_Items from a dataset:_
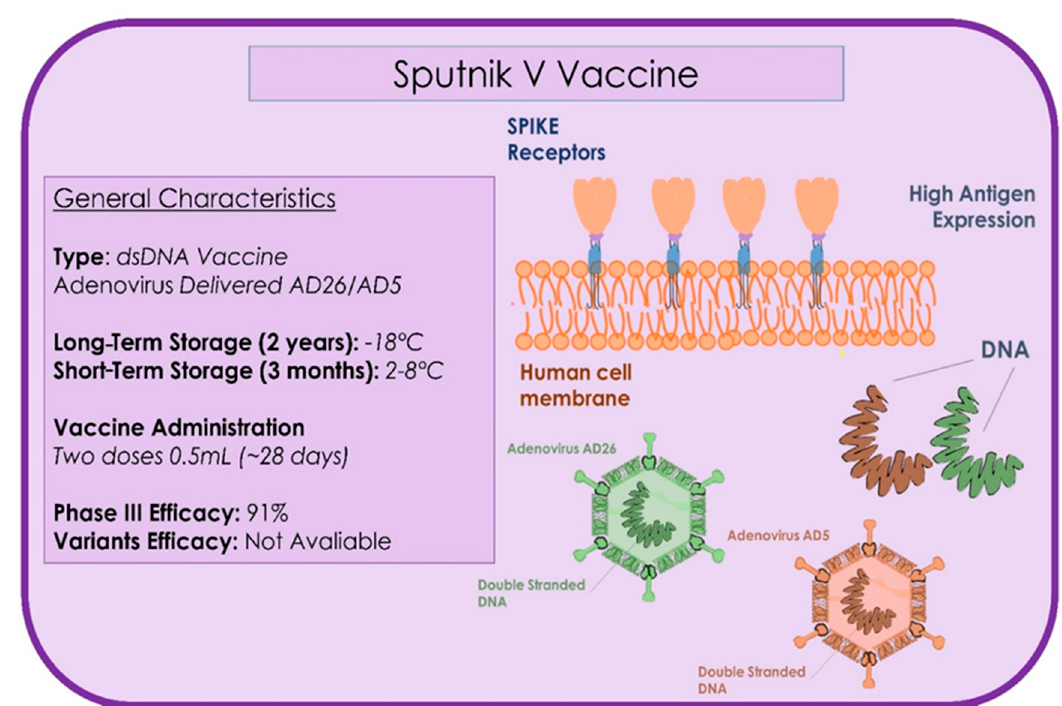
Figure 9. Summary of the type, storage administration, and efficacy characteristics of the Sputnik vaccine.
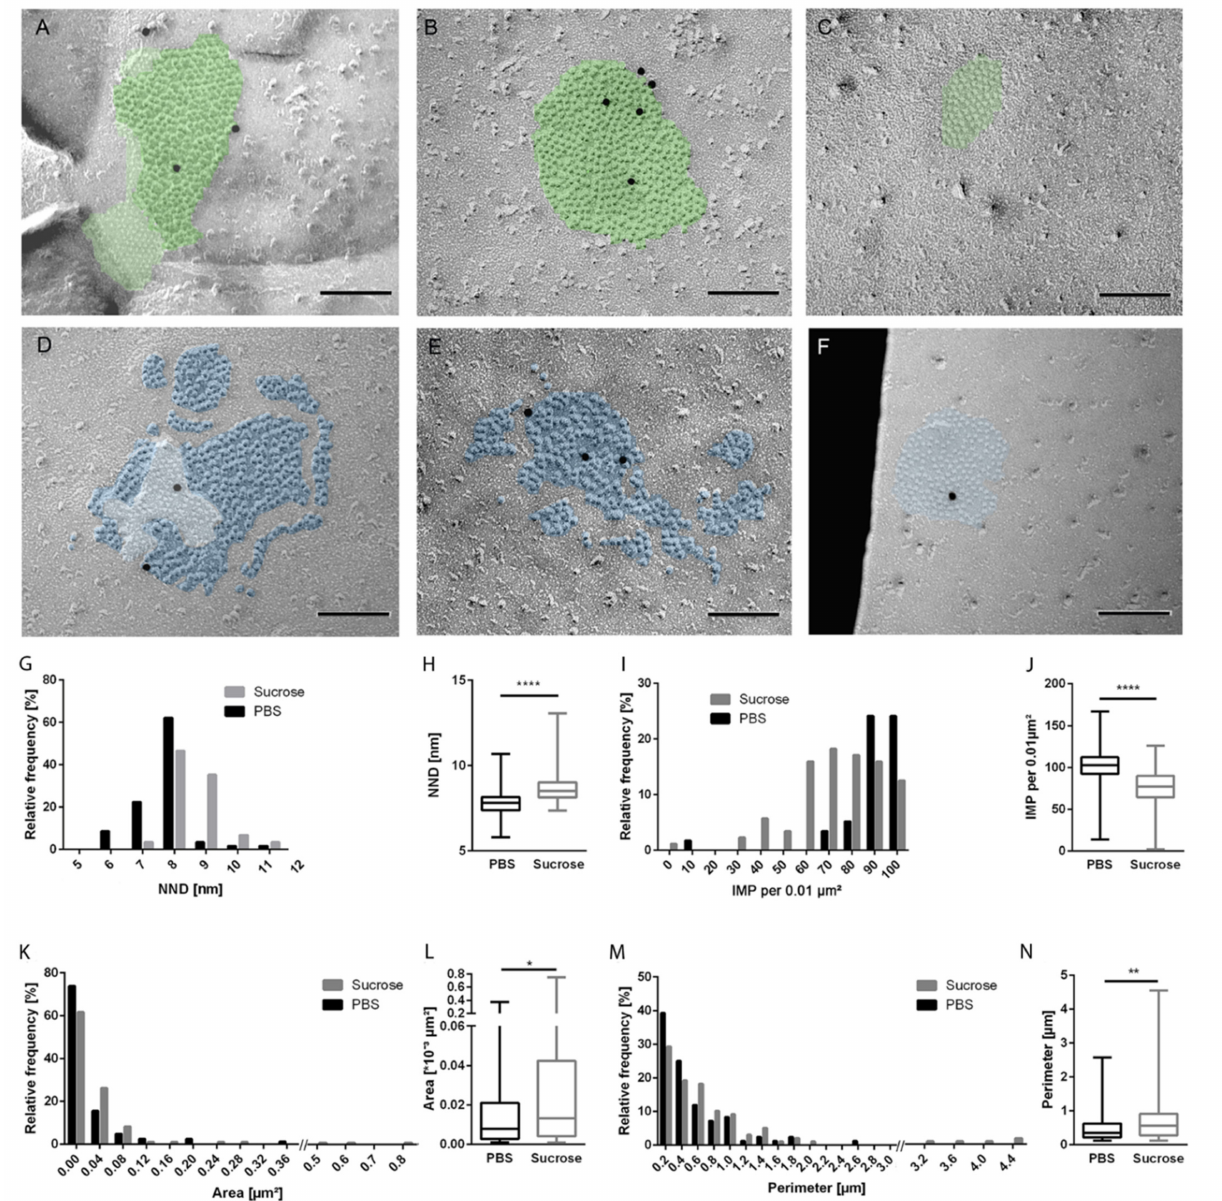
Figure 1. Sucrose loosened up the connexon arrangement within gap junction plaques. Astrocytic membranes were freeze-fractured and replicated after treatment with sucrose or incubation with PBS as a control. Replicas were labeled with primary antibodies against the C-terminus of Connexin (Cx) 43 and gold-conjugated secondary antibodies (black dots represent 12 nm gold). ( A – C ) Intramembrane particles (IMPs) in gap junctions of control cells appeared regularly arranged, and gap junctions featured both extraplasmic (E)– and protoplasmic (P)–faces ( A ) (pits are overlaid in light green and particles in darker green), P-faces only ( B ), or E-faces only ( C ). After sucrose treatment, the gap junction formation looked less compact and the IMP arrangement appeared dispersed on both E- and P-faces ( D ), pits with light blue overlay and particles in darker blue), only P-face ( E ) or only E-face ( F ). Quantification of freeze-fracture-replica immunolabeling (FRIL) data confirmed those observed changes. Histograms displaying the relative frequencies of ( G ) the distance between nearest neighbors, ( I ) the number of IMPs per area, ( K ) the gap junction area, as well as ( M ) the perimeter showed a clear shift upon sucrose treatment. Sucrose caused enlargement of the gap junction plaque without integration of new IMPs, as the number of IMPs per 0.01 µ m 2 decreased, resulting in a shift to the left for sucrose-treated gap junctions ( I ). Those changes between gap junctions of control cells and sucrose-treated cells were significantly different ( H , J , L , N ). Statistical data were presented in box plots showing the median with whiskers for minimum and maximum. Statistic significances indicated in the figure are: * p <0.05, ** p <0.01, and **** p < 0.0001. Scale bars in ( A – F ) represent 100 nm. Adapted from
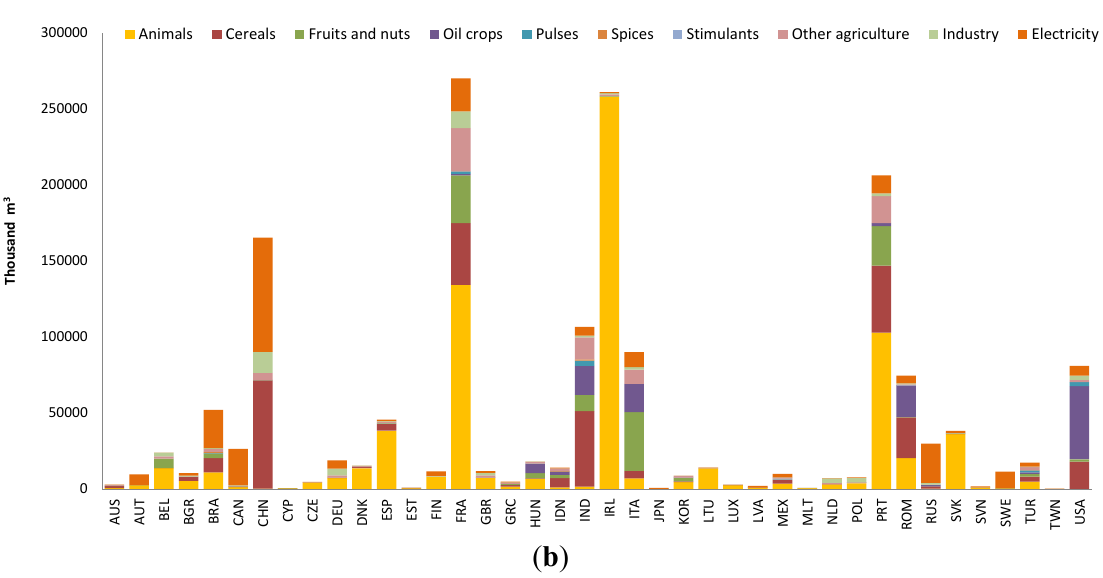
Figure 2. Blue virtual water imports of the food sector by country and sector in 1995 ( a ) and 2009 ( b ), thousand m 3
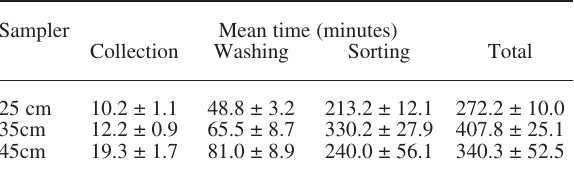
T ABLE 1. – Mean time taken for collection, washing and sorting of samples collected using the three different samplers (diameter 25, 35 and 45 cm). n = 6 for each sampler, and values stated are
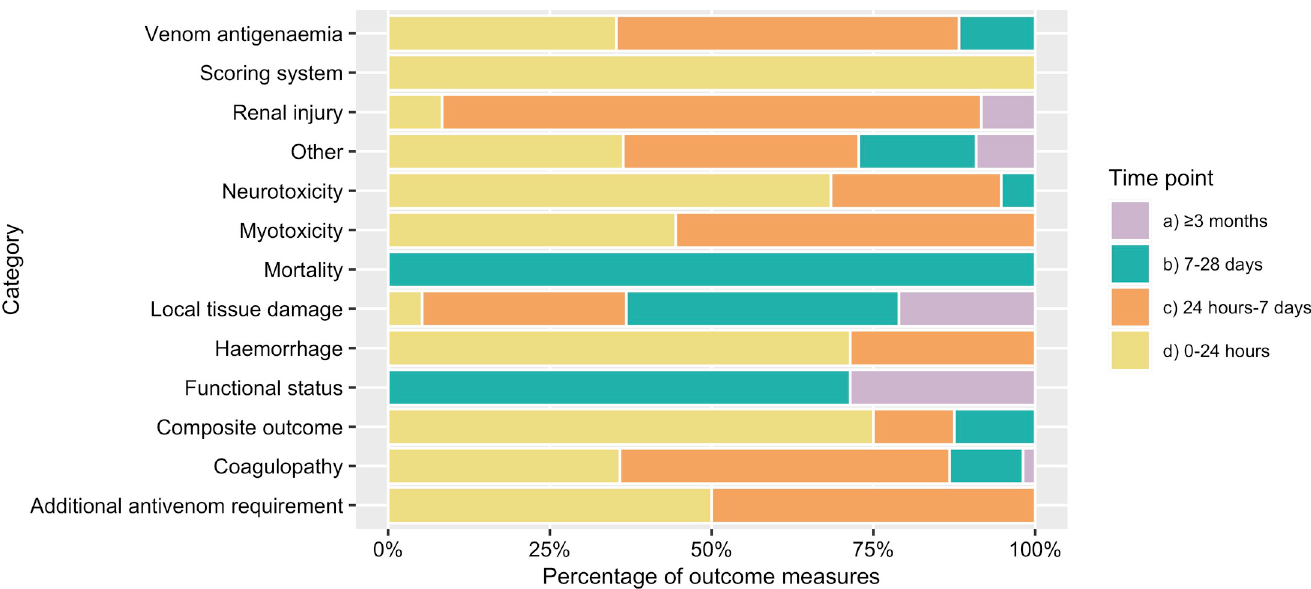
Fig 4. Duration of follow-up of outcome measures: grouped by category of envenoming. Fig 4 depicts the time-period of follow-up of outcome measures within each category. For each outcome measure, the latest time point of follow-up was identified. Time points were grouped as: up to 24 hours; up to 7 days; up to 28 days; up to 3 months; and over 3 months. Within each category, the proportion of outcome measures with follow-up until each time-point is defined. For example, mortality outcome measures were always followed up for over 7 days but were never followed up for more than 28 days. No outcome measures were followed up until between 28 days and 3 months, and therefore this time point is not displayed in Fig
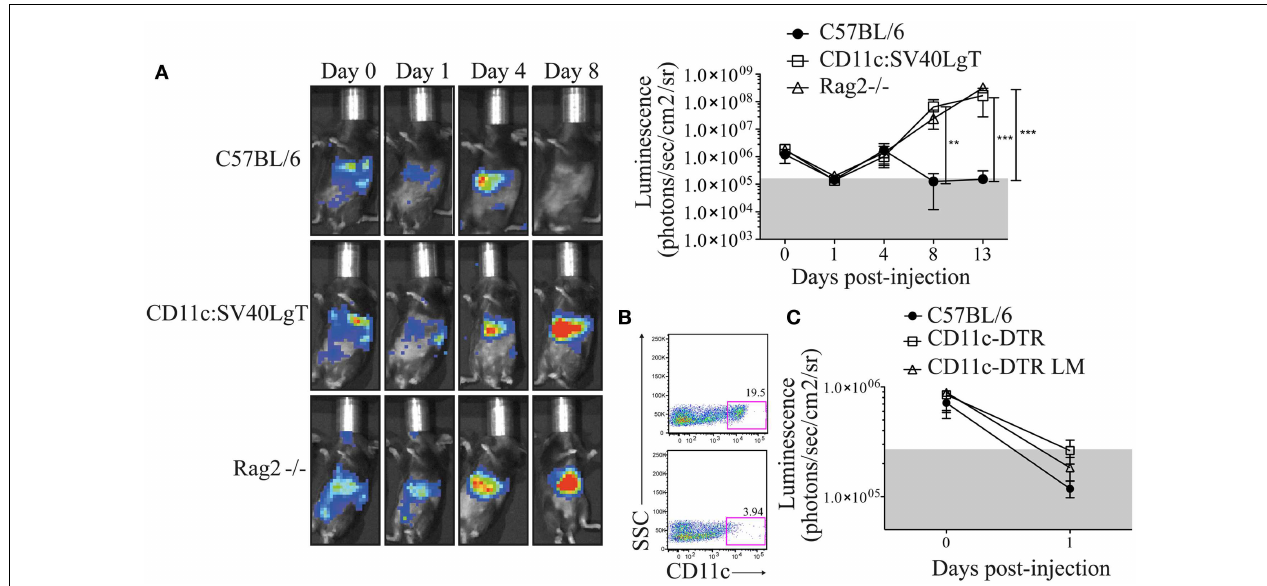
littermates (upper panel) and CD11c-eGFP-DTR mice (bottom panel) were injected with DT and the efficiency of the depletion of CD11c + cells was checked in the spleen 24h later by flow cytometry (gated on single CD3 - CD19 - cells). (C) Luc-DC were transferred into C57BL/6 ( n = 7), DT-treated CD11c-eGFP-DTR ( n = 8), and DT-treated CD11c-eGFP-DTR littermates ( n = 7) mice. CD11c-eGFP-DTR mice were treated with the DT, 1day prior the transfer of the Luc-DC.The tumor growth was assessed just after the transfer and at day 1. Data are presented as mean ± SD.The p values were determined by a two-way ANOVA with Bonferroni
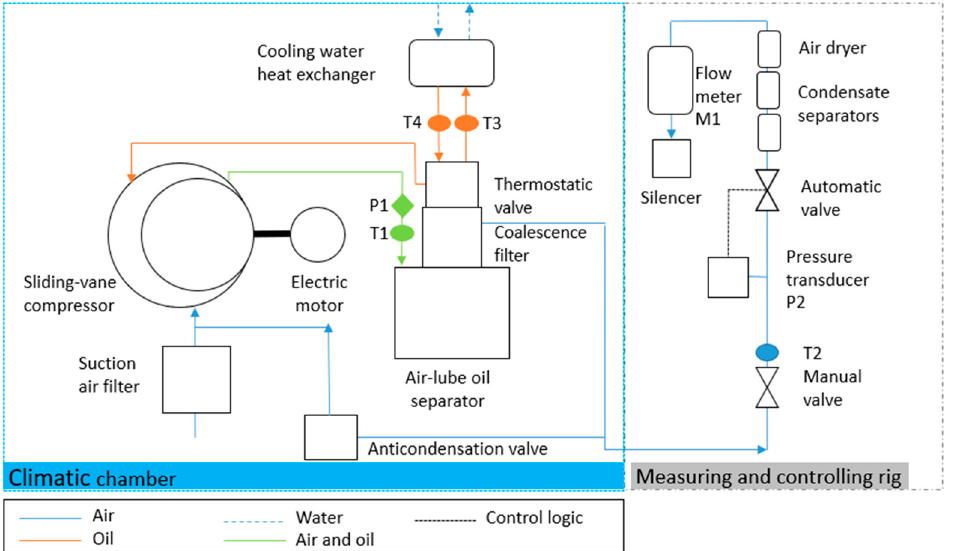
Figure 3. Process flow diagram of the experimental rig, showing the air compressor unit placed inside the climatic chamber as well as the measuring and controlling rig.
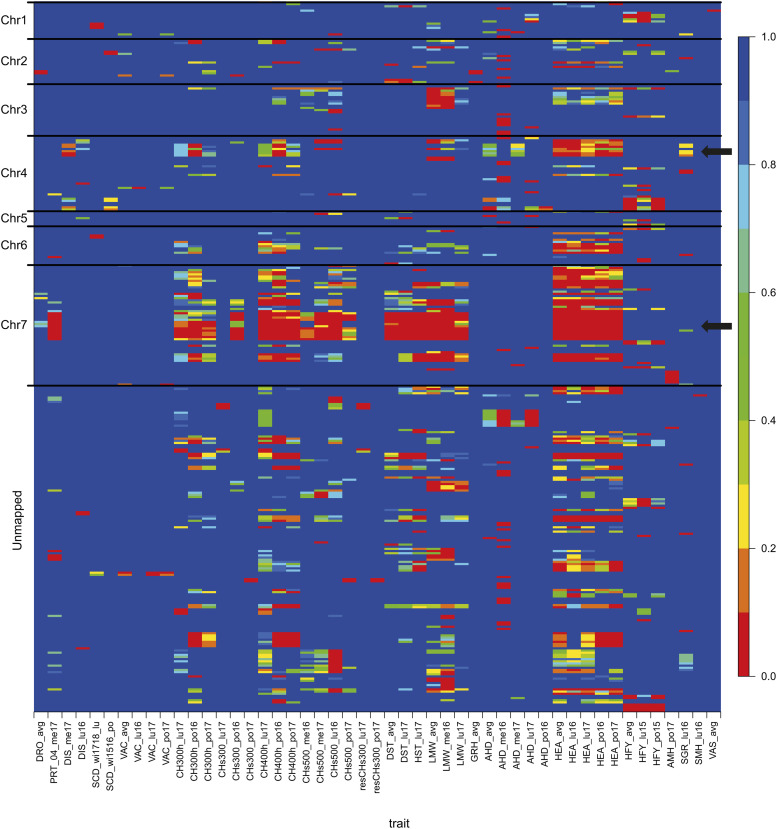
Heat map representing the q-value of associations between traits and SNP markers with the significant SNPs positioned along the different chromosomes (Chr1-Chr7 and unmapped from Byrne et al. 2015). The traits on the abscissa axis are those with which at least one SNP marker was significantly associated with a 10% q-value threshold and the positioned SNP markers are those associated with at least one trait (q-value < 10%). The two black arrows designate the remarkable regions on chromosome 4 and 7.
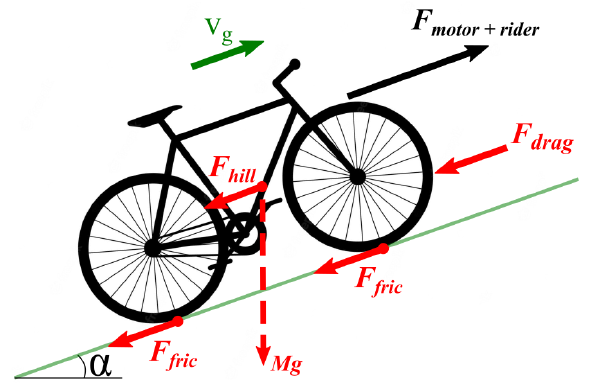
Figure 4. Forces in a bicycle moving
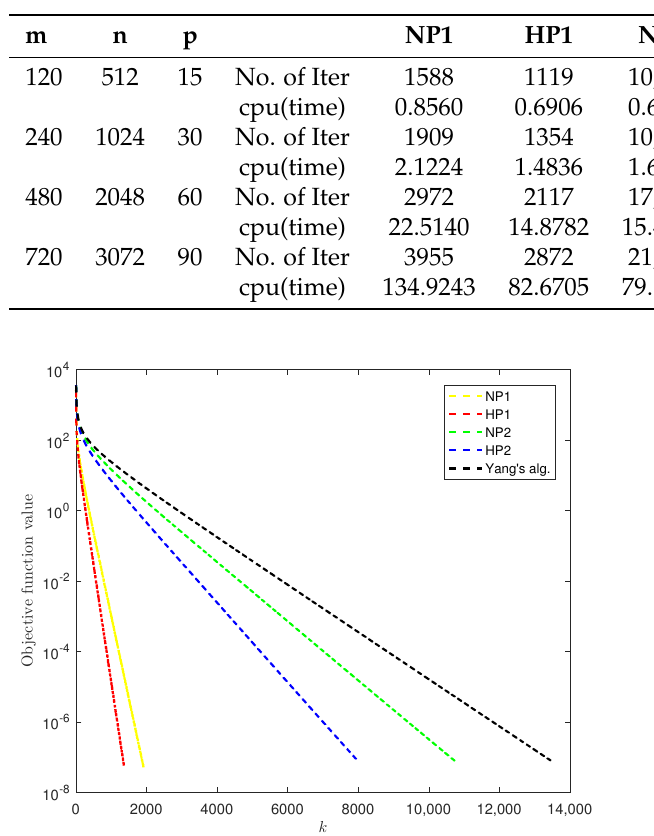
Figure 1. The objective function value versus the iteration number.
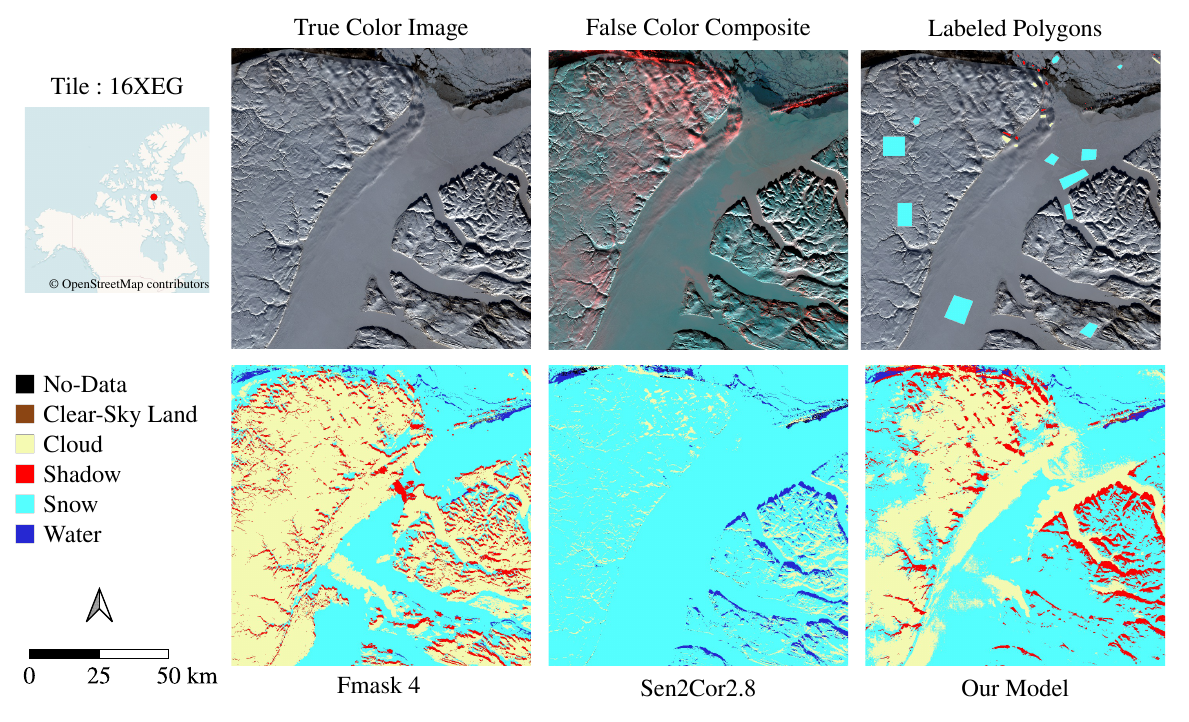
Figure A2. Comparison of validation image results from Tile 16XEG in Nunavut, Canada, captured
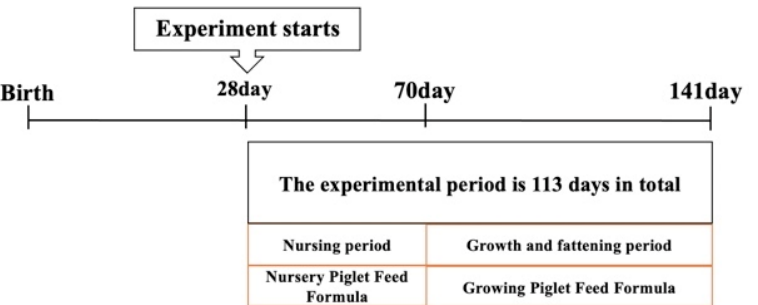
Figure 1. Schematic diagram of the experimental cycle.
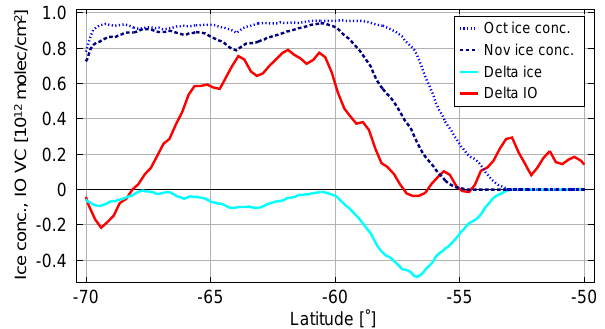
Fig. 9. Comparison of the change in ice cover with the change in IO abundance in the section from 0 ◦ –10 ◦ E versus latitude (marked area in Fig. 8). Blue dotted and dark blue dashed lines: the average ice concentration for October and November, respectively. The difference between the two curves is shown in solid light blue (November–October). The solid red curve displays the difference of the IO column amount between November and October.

_Task prompt:_
In the records above, find each line with the string "experimental" and list it.

_Answer below:_
Figure 3. Process flow diagram of the experimental rig, showing the air compressor unit placed inside the climatic chamber as well as the measuring and controlling rig.
Figure 1. Schematic diagram of the experimental cycle.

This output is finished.